Thilo Hölscher M.D.,Visiting Professor at UVA and the Foundation in January
Dr. Thilo Hölscher, Assistant Professor in both Radiology and Neurosciences at the University of California at San Diego, was a guest of the Focused Ultrasound Surgery Foundation and the University of Virginia Department of Neurosurgery on January 13-14, 2010. Dr. Hölscher attended medical school at the University of Essen in Germany, and did his neurology residency training both there and at the University of Regensburg. He began a research fellowship in transcranial ultrasound as a Co-Investigator on a P50 NIH grant at the University of California at San Diego in the summer of 2002, where he became an assistant professor in 2004.
Dr. Hölscher is one of the world’s foremost authorities on the use of focused ultrasound in the dissolution of intravascular clot in the treatment of stroke. He has been instrumental in assisting the Brain Program of the Foundation in developing a comprehensive road map for the pre-clinical studies necessary to complete before beginning pilot clinical trials in patients.
The Foundation has funded Dr. Hölscher in several ways, including work he proposed to generate a skull data base of sound absorption coefficients in 150 skulls of a wide variety of shapes and thicknesses. Shear waves and significant acoustic characteristics are much more significant at lower frequencies (those used for certain transcranial FUS).
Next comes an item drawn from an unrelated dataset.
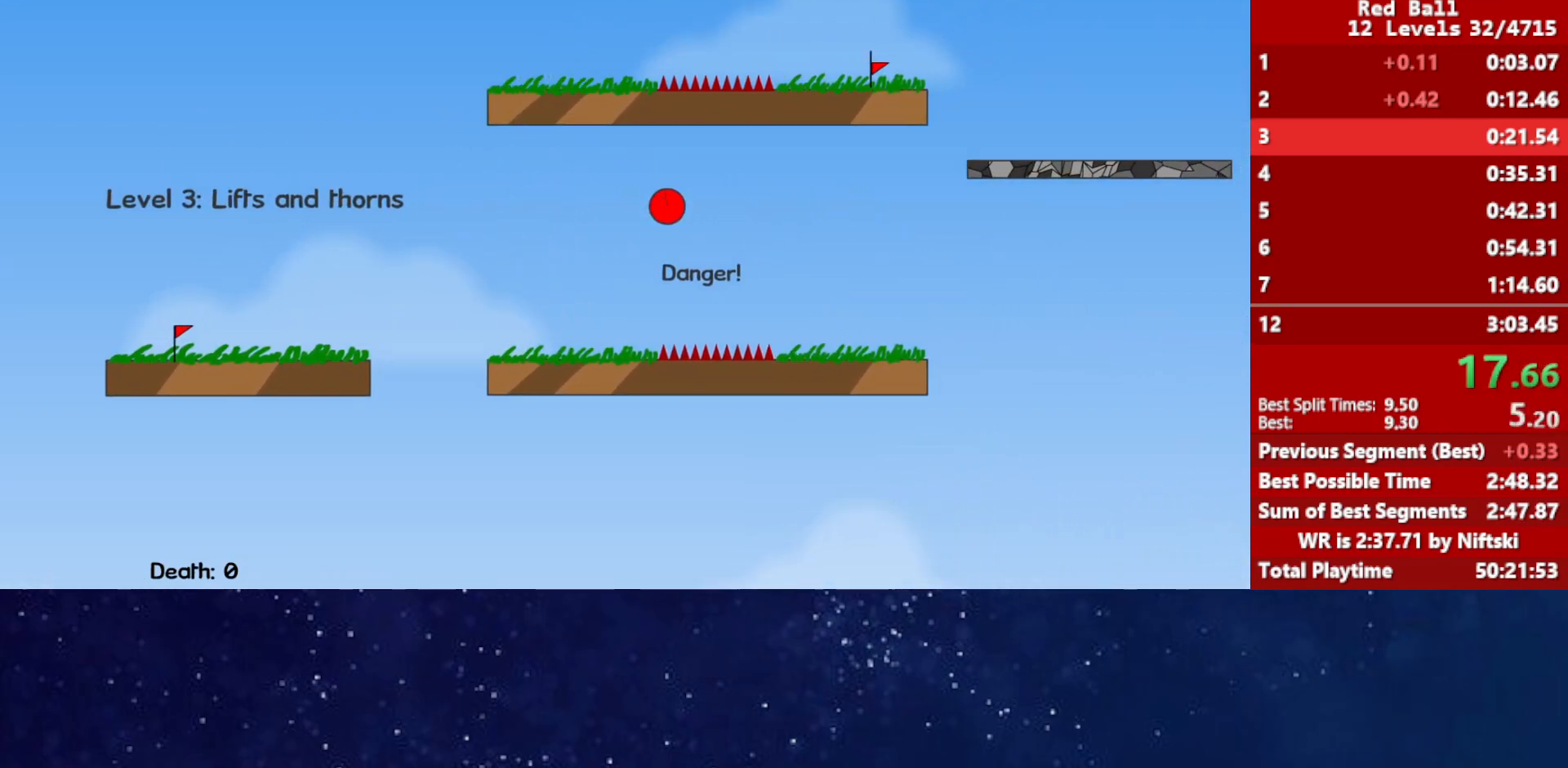
{"keys": ["right", "up"], "events": []}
This is important in offering the possibility of expeditious treatment of stroke patients by omitting the time-consuming process of calculating the correction algorithms for each individual patient.
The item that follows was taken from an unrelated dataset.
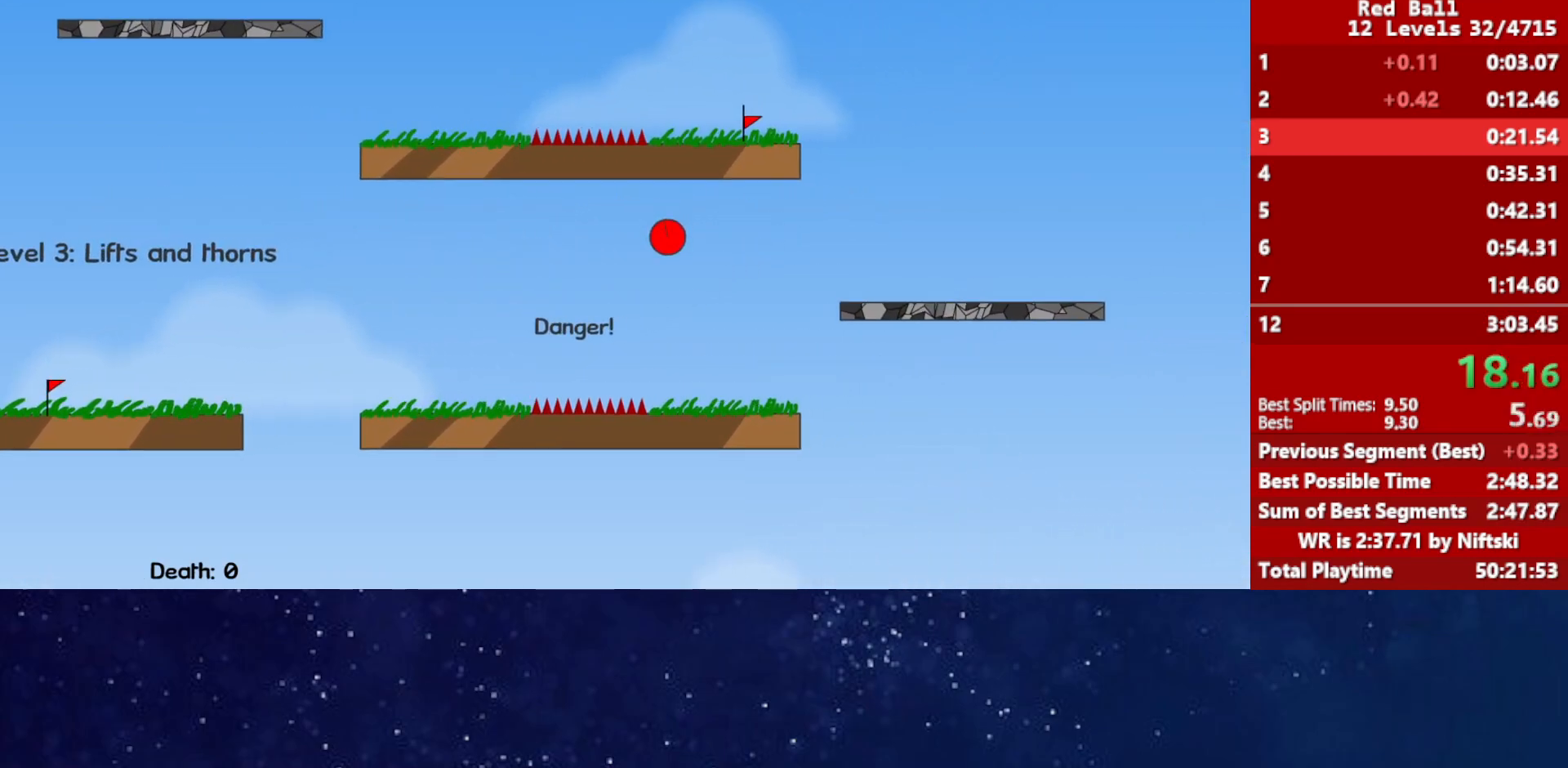
{"keys": ["right"], "events": [[383, "up", "up"]]}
The combined CT and sound field data acquired will be important to another ongoing FUSF study involving simulations to investigate the possible generation of standing waves or hot spots due to natural focusing within the skull (intracranial reflection). These studies are critical to the overall safety of FUS in the brain.
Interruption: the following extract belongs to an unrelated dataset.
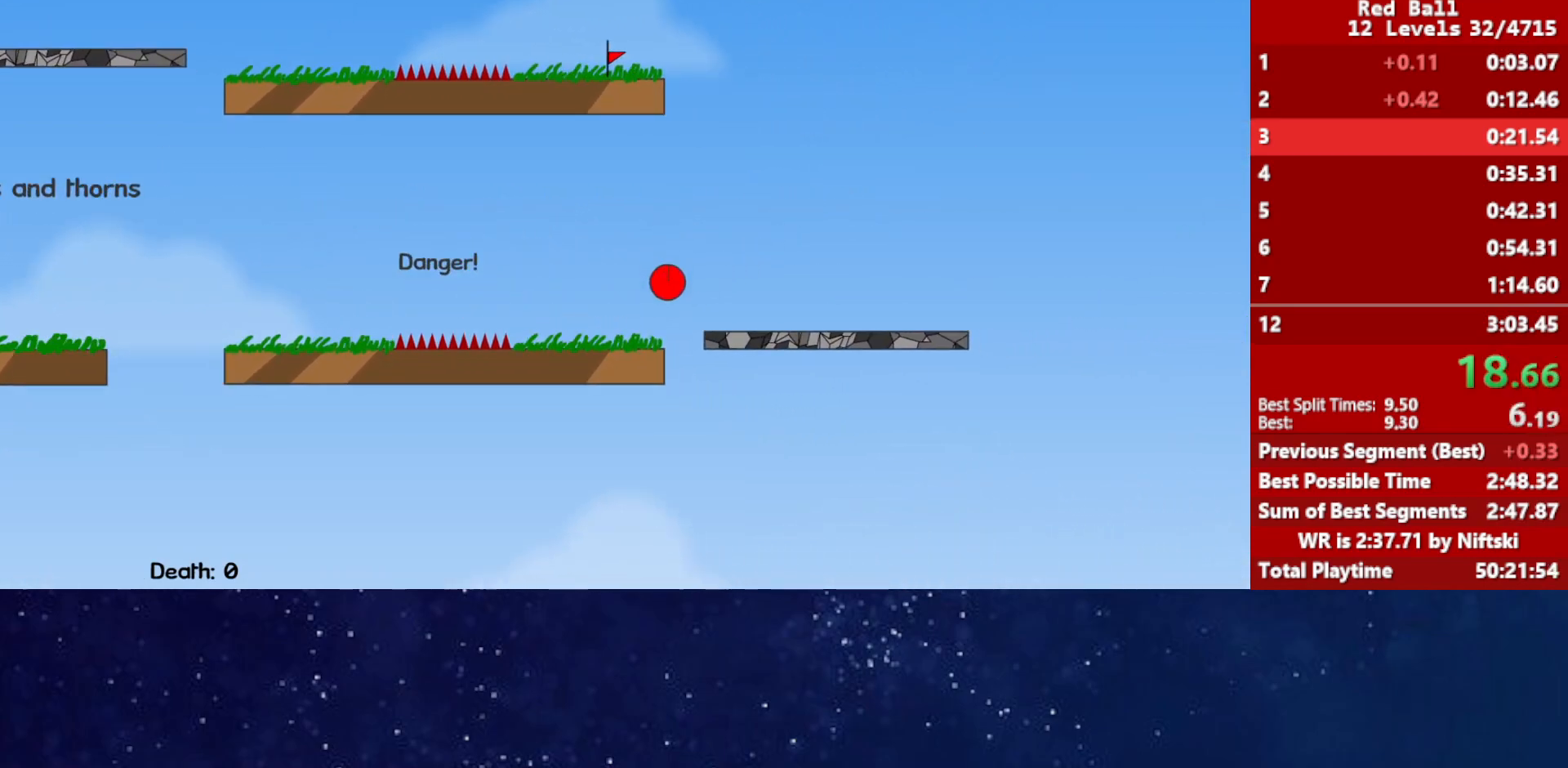
{"keys": ["right", "up"], "events": [[183, "up", "down"]]}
Dr. Hölscher presented his work to a multidisciplinary audience at UVA Medical Center on January 13, 2010. He discussed the optimal power range for sonothrombolysis, the potential role of microbubble enhancement and even the possibility of replacing tPA (tissue Plasminogen Activator, a significant cause of hemorrhagic risk as currently employed with stroke patients) with microbubbles, greatly decreasing the risks of treatment.
Illustrating the global nature of his research interests, he finished his talk with a provocative review of the possibilities of inducing heat shock proteins, eradicating Lewy bodies in the treatment of Parkinson’s disease, and even vagal nerve stimulation using FUS to treat the gastrointestinal complications of traumatic brain injury.
Dr. Hölscher was recently awarded NIH RO1 funding as a multi-million dollar grant to study sonothrombolysis in the treatment of stroke.